• **练习题目**:
1: 请将原文中从“Claude Code ·”一直到“图片理解技能 (Image Understanding)”的部分逐字重新打出来。
2: 根据原文回答下列问题：
(a) 这项技能的作者是谁？
(b) 这项技能调用了哪两个视觉大模型？
(c) 用 Claude Code 安装时，技能会装进哪个目录？

• **原文**:
Openakita openakita/skills@image-understanding

Name: openakita/skills@image-understanding
Author: openakita

Analyze images using Dashscope (Qwen) Vision models for detailed description, OCR text extraction, object recognition, and visual Q&A. Use when the user needs to understand image content via Alibaba Cloud Dashscope API, especially for Chinese-language image analysis and documents.

install

source · Clone the upstream repo

git clone https://github.com/openakita/openakita

Claude Code · Install into ~/.claude/skills/

T=$(mktemp -d) && git clone --depth=1 https://github.com/openakita/openakita "$T" && mkdir -p ~/.claude/skills && cp -r "$T/skills/image-understanding" ~/.claude/skills/openakita-openakita-openakita-skills-image-understanding && rm -rf "$T"

manifest: skills/image-understanding/SKILL.md

source content

图片理解技能 (Image Understanding)

使用 Dashscope（通义千问） 视觉模型分析图片，支持详细描述、OCR文字提取、物体识别和图片问答。

简介

图片理解技能是一个强大的视觉分析工具，通过调用 Dashscope（阿里云通义千问）的视觉大模型（qwen-vl-plus、qwen-vl-max），让 AI 能够理解和分析图像内容。

• **所示记录**:

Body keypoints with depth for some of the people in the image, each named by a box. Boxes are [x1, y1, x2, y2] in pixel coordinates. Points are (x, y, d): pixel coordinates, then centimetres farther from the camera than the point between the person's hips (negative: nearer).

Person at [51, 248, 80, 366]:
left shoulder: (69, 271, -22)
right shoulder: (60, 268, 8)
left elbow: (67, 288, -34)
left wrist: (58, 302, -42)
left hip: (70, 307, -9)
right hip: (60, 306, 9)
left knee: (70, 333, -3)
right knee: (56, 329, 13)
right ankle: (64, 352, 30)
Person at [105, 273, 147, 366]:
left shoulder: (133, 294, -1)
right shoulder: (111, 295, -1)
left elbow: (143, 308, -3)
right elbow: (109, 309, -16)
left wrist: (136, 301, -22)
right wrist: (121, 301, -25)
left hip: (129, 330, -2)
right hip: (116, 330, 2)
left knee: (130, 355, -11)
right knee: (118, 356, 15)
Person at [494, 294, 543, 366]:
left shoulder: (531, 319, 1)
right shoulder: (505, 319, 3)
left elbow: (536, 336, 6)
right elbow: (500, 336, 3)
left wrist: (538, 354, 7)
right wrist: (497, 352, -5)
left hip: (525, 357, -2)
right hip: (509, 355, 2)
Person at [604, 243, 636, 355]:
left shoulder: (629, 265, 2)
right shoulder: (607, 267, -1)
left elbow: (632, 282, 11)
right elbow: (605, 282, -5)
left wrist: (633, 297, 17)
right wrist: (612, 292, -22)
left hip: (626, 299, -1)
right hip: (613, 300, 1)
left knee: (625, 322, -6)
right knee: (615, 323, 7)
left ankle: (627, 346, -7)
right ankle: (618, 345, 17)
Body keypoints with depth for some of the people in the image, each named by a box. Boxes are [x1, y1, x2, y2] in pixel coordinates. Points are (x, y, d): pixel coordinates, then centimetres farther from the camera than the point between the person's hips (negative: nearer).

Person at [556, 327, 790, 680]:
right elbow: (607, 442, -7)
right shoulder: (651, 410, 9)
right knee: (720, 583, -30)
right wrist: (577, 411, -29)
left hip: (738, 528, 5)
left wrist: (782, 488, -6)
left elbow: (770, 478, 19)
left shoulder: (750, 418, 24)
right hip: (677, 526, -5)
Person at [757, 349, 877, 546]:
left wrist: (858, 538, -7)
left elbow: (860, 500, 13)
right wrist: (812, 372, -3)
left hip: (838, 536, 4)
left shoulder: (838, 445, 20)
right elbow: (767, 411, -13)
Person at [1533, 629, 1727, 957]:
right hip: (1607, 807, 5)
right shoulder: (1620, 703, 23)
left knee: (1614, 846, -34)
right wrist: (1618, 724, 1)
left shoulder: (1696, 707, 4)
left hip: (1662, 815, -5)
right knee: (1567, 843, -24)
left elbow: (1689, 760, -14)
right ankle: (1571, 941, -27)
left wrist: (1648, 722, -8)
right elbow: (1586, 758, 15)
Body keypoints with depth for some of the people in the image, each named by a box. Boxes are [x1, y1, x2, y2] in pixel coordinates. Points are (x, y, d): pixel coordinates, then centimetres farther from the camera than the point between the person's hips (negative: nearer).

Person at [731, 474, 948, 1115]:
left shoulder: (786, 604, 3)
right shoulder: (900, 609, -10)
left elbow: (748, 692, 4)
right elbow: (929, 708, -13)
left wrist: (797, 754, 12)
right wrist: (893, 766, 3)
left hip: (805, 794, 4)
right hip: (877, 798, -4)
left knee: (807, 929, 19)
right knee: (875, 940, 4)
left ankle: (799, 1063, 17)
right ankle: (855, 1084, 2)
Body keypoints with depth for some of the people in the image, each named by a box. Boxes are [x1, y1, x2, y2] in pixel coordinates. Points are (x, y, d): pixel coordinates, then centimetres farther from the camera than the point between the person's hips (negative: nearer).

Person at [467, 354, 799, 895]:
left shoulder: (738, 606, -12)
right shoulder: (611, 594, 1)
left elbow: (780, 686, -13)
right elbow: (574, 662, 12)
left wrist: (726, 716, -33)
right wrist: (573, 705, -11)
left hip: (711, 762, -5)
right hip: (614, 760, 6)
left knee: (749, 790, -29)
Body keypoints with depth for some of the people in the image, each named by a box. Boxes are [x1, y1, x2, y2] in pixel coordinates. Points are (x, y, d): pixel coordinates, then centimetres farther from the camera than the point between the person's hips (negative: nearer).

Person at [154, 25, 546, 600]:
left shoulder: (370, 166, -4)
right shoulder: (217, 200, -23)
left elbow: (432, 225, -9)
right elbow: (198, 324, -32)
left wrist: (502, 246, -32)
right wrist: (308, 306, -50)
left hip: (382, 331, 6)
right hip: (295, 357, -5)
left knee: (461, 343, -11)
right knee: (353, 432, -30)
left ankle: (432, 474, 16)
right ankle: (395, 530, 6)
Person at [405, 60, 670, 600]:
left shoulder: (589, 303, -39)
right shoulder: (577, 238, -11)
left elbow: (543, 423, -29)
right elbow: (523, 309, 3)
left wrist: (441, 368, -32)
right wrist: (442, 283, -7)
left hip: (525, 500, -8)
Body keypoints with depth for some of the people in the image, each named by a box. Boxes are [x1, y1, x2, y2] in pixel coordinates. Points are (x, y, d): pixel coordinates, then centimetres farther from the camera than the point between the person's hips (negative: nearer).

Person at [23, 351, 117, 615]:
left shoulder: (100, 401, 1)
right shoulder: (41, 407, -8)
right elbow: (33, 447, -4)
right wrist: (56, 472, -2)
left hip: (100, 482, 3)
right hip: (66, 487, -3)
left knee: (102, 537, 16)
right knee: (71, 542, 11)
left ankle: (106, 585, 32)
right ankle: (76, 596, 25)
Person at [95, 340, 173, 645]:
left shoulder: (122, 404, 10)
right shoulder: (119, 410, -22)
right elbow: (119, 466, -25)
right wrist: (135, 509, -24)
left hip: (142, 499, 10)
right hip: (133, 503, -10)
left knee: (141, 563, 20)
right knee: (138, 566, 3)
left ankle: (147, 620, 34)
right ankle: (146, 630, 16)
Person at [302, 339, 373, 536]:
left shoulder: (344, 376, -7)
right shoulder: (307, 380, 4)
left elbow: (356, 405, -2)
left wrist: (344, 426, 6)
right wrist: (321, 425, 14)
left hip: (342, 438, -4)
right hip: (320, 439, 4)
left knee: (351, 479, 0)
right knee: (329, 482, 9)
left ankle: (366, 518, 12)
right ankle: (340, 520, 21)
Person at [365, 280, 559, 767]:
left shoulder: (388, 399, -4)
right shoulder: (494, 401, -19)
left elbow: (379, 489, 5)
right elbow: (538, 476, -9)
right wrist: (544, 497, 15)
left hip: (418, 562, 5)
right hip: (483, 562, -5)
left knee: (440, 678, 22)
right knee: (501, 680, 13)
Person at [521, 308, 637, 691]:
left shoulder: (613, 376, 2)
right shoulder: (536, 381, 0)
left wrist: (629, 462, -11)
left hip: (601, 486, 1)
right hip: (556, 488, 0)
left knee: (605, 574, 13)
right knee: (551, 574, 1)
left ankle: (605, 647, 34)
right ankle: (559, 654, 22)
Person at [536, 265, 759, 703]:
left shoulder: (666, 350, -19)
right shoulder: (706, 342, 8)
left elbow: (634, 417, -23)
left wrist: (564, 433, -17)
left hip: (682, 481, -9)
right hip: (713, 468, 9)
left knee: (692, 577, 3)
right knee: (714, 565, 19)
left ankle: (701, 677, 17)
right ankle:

• **参考答案**:
1:
Claude Code · Install into ~/.claude/skills/

T=$(mktemp -d) && git clone --depth=1 https://github.com/openakita/openakita "$T" && mkdir -p ~/.claude/skills && cp -r "$T/skills/image-understanding" ~/.claude/skills/openakita-openakita-openakita-skills-image-understanding && rm -rf "$T"

manifest: skills/image-understanding/SKILL.md

source content

图片理解技能 (Image Understanding)

2:
(a) openakita
(b) qwen-vl-plus 和 qwen-vl-max
(c) ~/.claude/skills/